In the beginning of the climb I felt enthusiastic because I was impatient to see the blue fire that only appeared when it was dark and probably wouldn’t be seen again after 4 in the morning each day. The nicely paved hiking trail, the number of people who hiked and enough lighting that came from the hikers’ flashlights made me feel secure even though I walked at midnight, passing many creepy big trees. There were sulfur miners who also hiked with us. Many of them carried reed baskets, some carried carts to transport sulfur they have collected from the crater. After about 2 hours of non-stop hiking, I began to feel exhausted but I still could not see any signs of the end of the hike. I sat in front of a cabin where some of the sulfur miners rested. One of them offered me tea and fried bananas. He told me that every day he had to hike twice to collect sulfur rocks that weigh more than 50 kg from the crater then he sold it for a little amount of money. After feeling better, I continued to hike, considering I still wanted to chase the blue fire. Once I finally managed to the top, I still needed to go down the slope towards the crater. The trail could only fit two people. It was full of big sharp rocks that made it difficult for me to go down the trail. In addition, the number of people who came down forced me to climb down as fast as possible. I saw a blazing blue light behind gray smoke. The blue light went on and off, every once in a while in the dark, like Christmas lights. Unfortunately, because it was rainy season, thick fog covered the beauty of blue fire so it was not as splendid and clear as in the pictures I saw on the Internet.

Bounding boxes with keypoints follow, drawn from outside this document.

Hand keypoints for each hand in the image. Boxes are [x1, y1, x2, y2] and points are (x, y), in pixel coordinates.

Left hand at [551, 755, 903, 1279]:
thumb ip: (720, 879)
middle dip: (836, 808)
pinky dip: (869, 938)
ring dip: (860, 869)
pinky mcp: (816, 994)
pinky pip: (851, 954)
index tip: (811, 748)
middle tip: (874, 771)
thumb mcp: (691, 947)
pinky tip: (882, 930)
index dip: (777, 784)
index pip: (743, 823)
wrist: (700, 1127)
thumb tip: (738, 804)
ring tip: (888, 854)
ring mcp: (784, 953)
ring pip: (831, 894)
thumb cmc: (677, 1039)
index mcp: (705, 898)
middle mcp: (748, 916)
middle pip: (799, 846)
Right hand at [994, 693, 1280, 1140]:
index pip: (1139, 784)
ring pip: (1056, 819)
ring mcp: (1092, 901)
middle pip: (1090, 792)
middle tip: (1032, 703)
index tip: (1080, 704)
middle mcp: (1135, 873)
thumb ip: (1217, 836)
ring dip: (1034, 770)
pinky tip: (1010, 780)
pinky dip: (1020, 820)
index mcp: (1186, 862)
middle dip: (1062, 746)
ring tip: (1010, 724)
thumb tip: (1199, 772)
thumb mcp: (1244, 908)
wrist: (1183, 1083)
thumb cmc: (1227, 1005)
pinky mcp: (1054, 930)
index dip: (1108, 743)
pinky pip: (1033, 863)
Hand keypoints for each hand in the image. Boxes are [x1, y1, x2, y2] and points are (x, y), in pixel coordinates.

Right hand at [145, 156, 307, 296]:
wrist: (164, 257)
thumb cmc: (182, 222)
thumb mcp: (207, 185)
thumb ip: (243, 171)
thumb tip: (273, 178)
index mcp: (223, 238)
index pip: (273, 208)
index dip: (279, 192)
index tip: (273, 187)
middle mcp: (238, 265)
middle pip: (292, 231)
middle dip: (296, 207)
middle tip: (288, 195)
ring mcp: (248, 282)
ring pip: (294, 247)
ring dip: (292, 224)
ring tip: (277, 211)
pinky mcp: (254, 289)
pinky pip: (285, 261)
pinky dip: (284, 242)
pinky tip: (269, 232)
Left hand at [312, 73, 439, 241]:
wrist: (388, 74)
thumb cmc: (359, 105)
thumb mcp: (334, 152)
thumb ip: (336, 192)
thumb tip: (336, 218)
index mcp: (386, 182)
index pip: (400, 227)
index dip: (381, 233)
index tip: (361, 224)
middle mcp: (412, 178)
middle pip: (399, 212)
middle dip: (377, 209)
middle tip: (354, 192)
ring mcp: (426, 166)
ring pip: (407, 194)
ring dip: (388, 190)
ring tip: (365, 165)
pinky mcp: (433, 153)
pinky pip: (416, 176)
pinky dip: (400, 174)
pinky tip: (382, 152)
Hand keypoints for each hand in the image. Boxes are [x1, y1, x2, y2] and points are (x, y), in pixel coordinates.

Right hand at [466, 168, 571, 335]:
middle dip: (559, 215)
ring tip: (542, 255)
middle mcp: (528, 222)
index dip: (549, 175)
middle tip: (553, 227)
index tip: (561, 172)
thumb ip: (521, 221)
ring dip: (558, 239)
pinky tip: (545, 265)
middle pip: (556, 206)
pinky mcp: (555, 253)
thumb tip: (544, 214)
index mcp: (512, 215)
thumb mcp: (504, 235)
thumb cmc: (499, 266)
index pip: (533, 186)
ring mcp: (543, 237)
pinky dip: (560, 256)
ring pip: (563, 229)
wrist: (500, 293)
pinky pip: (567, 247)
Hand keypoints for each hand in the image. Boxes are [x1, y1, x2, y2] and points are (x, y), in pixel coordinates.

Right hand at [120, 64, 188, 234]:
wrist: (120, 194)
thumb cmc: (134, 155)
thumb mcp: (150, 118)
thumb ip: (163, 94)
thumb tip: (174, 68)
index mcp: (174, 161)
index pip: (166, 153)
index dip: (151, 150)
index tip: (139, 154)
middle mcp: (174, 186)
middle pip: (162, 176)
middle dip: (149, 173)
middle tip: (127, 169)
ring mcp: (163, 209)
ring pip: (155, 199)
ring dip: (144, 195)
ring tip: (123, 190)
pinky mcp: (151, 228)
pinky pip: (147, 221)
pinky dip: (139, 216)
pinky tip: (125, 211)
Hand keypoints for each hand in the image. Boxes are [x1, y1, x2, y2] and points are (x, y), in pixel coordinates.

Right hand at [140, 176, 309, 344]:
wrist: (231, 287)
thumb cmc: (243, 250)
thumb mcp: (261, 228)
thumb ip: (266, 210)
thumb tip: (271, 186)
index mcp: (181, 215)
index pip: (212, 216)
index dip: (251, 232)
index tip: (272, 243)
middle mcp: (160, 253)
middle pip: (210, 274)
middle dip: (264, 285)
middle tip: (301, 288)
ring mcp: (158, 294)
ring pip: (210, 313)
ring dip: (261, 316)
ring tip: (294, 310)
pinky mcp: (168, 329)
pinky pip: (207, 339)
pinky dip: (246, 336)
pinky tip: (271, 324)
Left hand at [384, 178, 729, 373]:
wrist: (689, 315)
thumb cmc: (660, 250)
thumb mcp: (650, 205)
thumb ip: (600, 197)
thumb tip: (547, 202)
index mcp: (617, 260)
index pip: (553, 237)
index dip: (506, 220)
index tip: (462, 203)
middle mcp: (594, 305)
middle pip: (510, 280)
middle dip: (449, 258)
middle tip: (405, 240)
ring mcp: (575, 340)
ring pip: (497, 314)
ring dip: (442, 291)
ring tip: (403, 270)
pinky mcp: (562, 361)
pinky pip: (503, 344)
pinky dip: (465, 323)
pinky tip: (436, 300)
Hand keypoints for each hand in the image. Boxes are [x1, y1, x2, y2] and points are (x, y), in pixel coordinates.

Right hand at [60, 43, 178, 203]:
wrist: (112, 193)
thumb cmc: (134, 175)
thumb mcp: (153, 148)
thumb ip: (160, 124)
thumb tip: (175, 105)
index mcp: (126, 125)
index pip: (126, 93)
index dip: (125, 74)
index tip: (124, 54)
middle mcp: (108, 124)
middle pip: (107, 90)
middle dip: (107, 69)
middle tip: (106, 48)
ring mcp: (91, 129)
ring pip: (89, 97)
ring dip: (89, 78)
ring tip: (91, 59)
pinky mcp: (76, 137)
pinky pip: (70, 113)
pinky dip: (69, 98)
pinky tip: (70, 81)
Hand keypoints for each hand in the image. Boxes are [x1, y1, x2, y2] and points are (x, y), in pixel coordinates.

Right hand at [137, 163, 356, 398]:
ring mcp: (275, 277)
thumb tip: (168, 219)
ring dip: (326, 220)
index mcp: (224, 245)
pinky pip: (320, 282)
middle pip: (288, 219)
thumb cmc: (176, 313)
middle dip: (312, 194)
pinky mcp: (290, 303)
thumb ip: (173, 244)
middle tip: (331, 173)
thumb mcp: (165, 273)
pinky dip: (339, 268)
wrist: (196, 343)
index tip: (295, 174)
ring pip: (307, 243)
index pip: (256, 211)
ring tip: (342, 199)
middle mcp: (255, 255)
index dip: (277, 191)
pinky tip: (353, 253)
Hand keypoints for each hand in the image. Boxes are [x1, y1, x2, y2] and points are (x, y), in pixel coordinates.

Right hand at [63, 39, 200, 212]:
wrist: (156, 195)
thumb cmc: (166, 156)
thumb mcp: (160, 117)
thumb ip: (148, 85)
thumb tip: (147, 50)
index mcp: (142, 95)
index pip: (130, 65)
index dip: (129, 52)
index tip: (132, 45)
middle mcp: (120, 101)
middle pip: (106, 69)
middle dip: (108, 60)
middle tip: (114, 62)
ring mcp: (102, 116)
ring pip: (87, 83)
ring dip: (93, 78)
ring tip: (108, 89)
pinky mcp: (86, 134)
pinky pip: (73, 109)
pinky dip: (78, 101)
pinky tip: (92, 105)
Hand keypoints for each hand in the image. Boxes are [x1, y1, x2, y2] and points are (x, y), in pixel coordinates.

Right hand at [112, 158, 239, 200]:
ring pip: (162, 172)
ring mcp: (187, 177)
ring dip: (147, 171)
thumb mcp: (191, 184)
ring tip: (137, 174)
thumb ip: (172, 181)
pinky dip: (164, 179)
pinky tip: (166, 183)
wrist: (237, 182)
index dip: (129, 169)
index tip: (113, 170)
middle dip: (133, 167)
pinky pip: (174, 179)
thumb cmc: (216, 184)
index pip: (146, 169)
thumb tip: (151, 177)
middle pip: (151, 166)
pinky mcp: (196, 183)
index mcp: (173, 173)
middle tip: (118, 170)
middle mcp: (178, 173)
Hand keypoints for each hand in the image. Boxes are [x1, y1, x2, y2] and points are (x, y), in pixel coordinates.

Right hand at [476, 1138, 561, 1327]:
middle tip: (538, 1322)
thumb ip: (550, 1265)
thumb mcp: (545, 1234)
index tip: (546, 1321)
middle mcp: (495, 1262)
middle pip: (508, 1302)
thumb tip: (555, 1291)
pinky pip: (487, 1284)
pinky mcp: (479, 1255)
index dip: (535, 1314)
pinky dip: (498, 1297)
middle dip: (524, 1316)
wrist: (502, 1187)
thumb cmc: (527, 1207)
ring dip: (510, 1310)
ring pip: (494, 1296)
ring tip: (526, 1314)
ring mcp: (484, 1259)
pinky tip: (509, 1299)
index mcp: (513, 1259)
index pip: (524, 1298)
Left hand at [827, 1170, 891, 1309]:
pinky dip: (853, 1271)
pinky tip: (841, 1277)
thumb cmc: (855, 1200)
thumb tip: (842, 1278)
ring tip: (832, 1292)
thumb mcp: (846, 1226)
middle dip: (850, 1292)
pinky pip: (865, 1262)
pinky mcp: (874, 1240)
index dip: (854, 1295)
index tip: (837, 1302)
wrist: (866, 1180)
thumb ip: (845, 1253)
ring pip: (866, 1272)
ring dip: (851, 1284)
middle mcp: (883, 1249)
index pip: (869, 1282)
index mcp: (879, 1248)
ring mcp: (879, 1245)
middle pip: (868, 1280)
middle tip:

All of the sudden, strong wind brought the gray smoke to envelop people who were enjoying the beauty of the blue fire. The wind seemed to shoo us back to the rim. The poisonous gas carried along with the wind made my eyes feel as if they were sprinkled with salt. When I was about to wash my eyes with a wet handkerchief, toxic gray smoke came back to me. I accidentally inhaled the poisonous gas. I felt a strange feeling in my throat. There was a strong salty mint sensation that made it difficult for me to breathe. The only thing that crossed my mind was, I would be one of the victims who died at Ijen due to its famous poisonous gas. My friend who saw me running out of oxygen immediately brought me back to the crater rim with a help of a miner. I felt relieved that I could breathe normally again. I ran out of energy so I sat on the crater rim while watching the dark blue sky changed its color brought the kaleidoscopic effects on the horizon. The rays of sunlight shone through the clouds, highlighting the crater. They showed the beauty of the crater that has color like stunning turquoise crystals. The fog that had enveloped the crater was gone as if it was scared of the brightest star. The miners were still seen walking from the crater while carrying rocks in their basket. They worked hand in hand, helping each other to get back to the crater rim. Sincere laughs were heard as they were passing by. Although they had to risk their lives each day to get paid less than they should have, they seemed to enjoy what they have been doing. Seeing those miners showing an act of solidarity and sincerity was another beauty that Mount Ijen had besides its stunning crater and blue fire.